Striker has been a problem position for Maurizio Sarri at Chelsea this season, but in Gonzalo Higuain he will hope he has found the answer.
For Sarri, the system trumps all. In bringing in Higuain on loan, he’s now got a forward that knows it well, having performed exceptionally well for him in the 2015-16 season at Napoli.
Here’s how Higuain fared in the one season he spent under Sarri’s management.
Higuain had already enjoyed two successful seasons in Naples when Sarri joined the club in the summer of 2015. He scored 17 goals in his debut Serie A season and notched 18 the next, with 53 in all competitions across the first two years at Napoli.
His debut season yielded trophies as well, with Napoli winning both the Supercoppa and Coppa Italia with Rafael Benitez in charge.
However, 2015 marked a point at which he was low in confidence and under-pressure.
He had scored two goals as Napoli mounted a fightback against Lazio on the final day of the 2014-15 campaign, a game they needed to win to leapfrog their opponents into the final Champions League qualification spot. But he then missed a penalty (his fourth miss of the season) that would have taken his team ahead as they went on to lose 4-2 and finish fifth.
That summer, he missed a penalty for his country in the shootout against Chile in the Copa America final, shortly after spurning a golden chance to win the match in open play.
A year earlier he’d missed Argentina’s best chance in the World Cup final against Germany, and was forging a reputation as a big-game bottler, unable to step up when it really mattered.
The Sarri Connection
After impressing at Empoli, Sarri succeeded Benitez in the summer of 2015 and instantly starting getting the best out of his star striker.
Speaking to Sky Italia in 2015, Sarri said: “What did I say to Higuain in pre-season? I told him he was too lazy, and if he didn’t change his attitude, he’d never become the best centre-forward in the world.
“He in part agreed with that consideration, as he couldn’t get 100 percent out of his capabilities. We spoke clearly, so this turned into an honest and direct rapport that probably helps motivate him.”
The Italian reportedly introduced an individual rankings system based on how the players performed in training, and Higuain was motivated to see his name at the top of the dressing room leaderboard.
“He is a little hard-headed but you just have to know how to handle him,” Sarri told Corriere dello Sport. Even a great player like he is sometimes needs some advice so that he feels as though someone is on his side.
“Higuain is a very sensitive guy, and up to this point he has been trying to keep up an image that doesn’t really go with his real character. He is not only the best forward in the world, but he is also a man with very genuine feelings that are hidden behind that image.”
The striker himself credits his manager with improving his form, going on record to say “Sarri has given me peace of mind” during their one season together.

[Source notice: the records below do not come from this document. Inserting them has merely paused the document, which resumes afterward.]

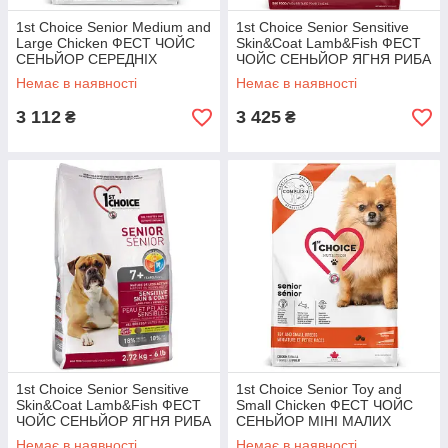
1st Choice Senior Medium and
1st Choice Senior Sensitive
Large Сhicken ФЕСТ ЧОЙС
Skin&Coat Lamb&Fish ФЕСТ
СЕНЬЙОР СЕРЕДНІХ
ЧОЙС СЕНЬЙОР ЯГНЯ РИБА
ВЕЛИКИХ КУРКА сухий
сухий суперпреміум корм
Немає в наявності
Немає в наявності
суперпреміум корм для літніх
для літніх або малоактивних
або
3 112
3 425
₴
₴
1st Choice Senior Sensitive
1st Choice Senior Toy and
Skin&Coat Lamb&Fish ФЕСТ
Small Сhicken ФЕСТ ЧОЙС
ЧОЙС СЕНЬЙОР ЯГНЯ РИБА
СЕНЬЙОР МІНІ МАЛИХ
сухий суперпреміум корм
КУРКА сухий суперпреміум
Немає в наявності
Немає в наявності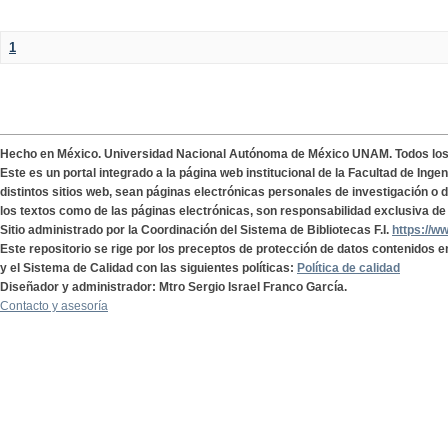
1
Hecho en México. Universidad Nacional Autónoma de México UNAM. Todos lo
Este es un portal integrado a la página web institucional de la Facultad de Ing
distintos sitios web, sean páginas electrónicas personales de investigación o de
los textos como de las páginas electrónicas, son responsabilidad exclusiva de 
Sitio administrado por la Coordinación del Sistema de Bibliotecas F.I.
https://w
Este repositorio se rige por los preceptos de protección de datos contenidos e
y el Sistema de Calidad con las siguientes políticas:
Política de calidad
Diseñador y administrador: Mtro Sergio Israel Franco García.
Contacto y asesoría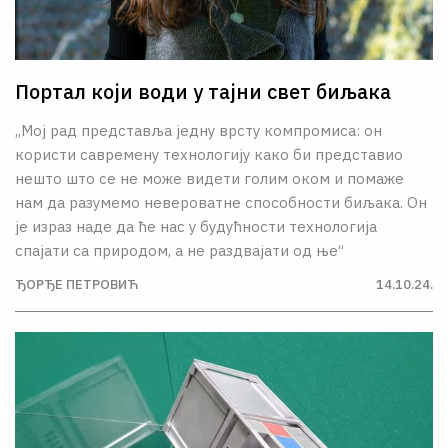
Портал који води у тајни свет биљака
„Мој рад представља једну врсту компромиса: он
користи савремену технологију како би представио
нешто што се не може видети голим оком и помаже
нам да разумемо невероватне способности биљака. Он
је израз наде да ће нас у будућности технологија
спајати са природом, а не раздвајати од ње“
ЂОРЂЕ ПЕТРОВИЋ
14.10.24.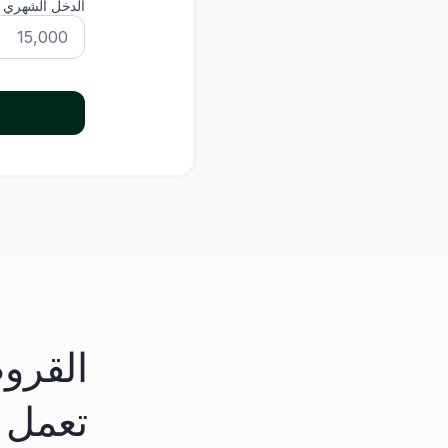
الدخل الشهري (
والتحقق من سقف الإقراض البالغ 20 ضعف الراتب.
القرو
تعمل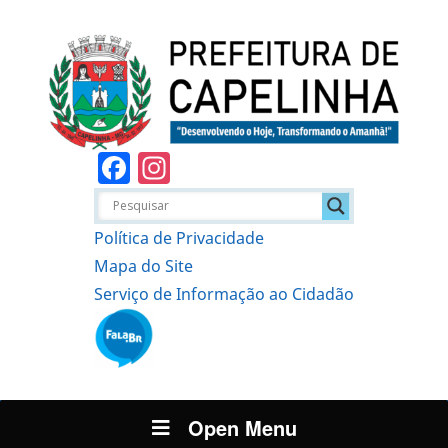
Facebook
Instagram
Política de Privacidade
Mapa do Site
Serviço de Informação ao Cidadão
Open Menu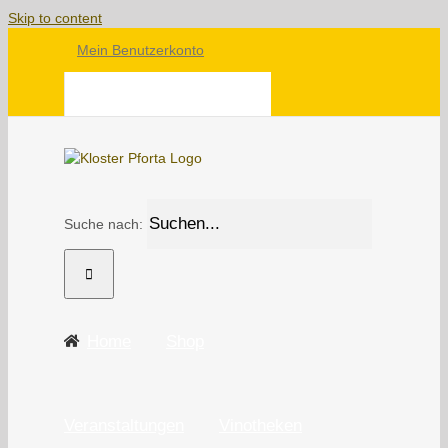
Skip to content
Mein Benutzerkonto
WARENKORB
Suche nach:
Home
Shop
Veranstaltungen
Vinotheken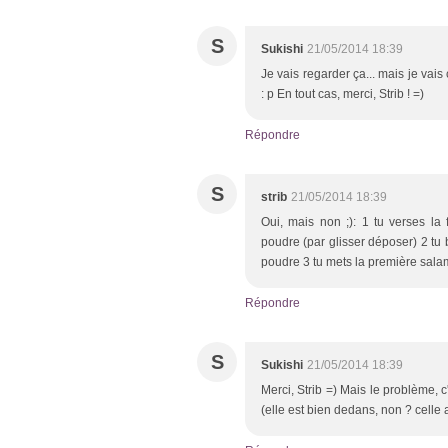
S
Sukishi
21/05/2014 18:39
Je vais regarder ça... mais je vais 
: p En tout cas, merci, Strib ! =)
Répondre
S
strib
21/05/2014 18:39
Oui, mais non ;): 1 tu verses la 
poudre (par glisser déposer) 2 tu b
poudre 3 tu mets la première salama
Répondre
S
Sukishi
21/05/2014 18:39
Merci, Strib =) Mais le problème, c'
(elle est bien dedans, non ? celle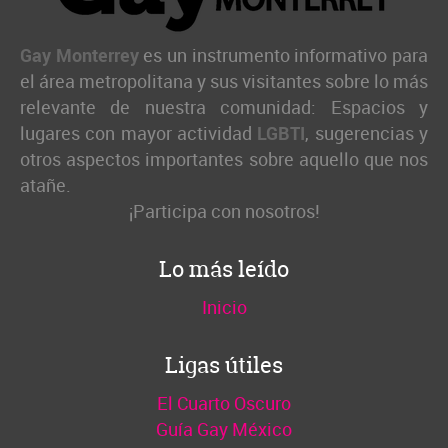
Gay Monterrey
es un instrumento informativo para
el área metropolitana y sus visitantes sobre lo más
relevante de nuestra comunidad: Espacios y
lugares con mayor actividad
LGBTI
, sugerencias y
otros aspectos importantes sobre aquello que nos
atañe.
¡Participa con nosotros!
Lo más leído
Inicio
Ligas útiles
El Cuarto Oscuro
Guía Gay México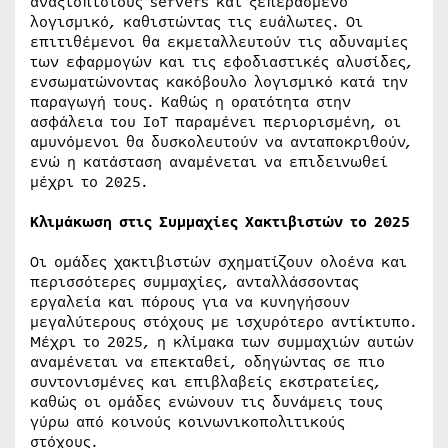
αναξιόπιστους servers και ξεπερασμένο
λογισμικό, καθιστώντας τις ευάλωτες. Οι
επιτιθέμενοι θα εκμεταλλευτούν τις αδυναμίες
των εφαρμογών και τις εφοδιαστικές αλυσίδες,
ενσωματώνοντας κακόβουλο λογισμικό κατά την
παραγωγή τους. Καθώς η ορατότητα στην
ασφάλεια του IoT παραμένει περιορισμένη, οι
αμυνόμενοι θα δυσκολευτούν να ανταποκριθούν,
ενώ η κατάσταση αναμένεται να επιδεινωθεί
μέχρι το 2025.
Κλιμάκωση στις Συμμαχίες Χακτιβιστών το 2025
Οι ομάδες χακτιβιστών σχηματίζουν ολοένα και
περισσότερες συμμαχίες, ανταλλάσσοντας
εργαλεία και πόρους για να κυνηγήσουν
μεγαλύτερους στόχους με ισχυρότερο αντίκτυπο.
Μέχρι το 2025, η κλίμακα των συμμαχιών αυτών
αναμένεται να επεκταθεί, οδηγώντας σε πιο
συντονισμένες και επιβλαβείς εκστρατείες,
καθώς οι ομάδες ενώνουν τις δυνάμεις τους
γύρω από κοινούς κοινωνικοπολιτικούς
στόχους.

After moving to Juventus the following summer, he again had special words for his former boss: “Sarri made me grow and he has been a great coach for me, and if he’s angry about me leaving without saying goodbye to him, then I apologise. I can only thank him.”
It’s difficult to overstate quite how impressive Higuain was during the 2015-16 campaign, but the bare numbers illustrate it well. 36 league goals is the most scored in the history of Serie A, beating Gunnar Nordahl’s record that had stood for 66 years.
Think of the classic Serie A strikers that never achieved such a feat: Zlatan Ibrahimovic, Alessandro Del Piero, Gabriel Batistuta, Ronaldo Nazario, Andriy Shevchenko. None of them were ever even close.
It was double the tally Higuain managed in the previous season and one more than across the previous two seasons working under Benitez.
He might have scored even more had he not received a three-match suspension in the final few weeks of the season, but that wasn’t going to stop him chasing down the record – he snatched it on the final day of the season with a hat-trick, his first of the campaign, against Frosinone.
After scoring the third to clinch the record, Higuain ran over to his manager to celebrate, crediting him with making it happen.
Afterwards, he said: “I thank Maurizio Sarri, absolutely, which is why after the third goal I went to hug him on the touchline. He helped me so much, he always told me what I had to do in order to improve and I always listened.”
Having been unceremoniously forced out at Juventus, followed by an underwhelming few months in Milan, once again Higuain needs a shot in the arm.
There’s no better manager for him to work with to make that happen.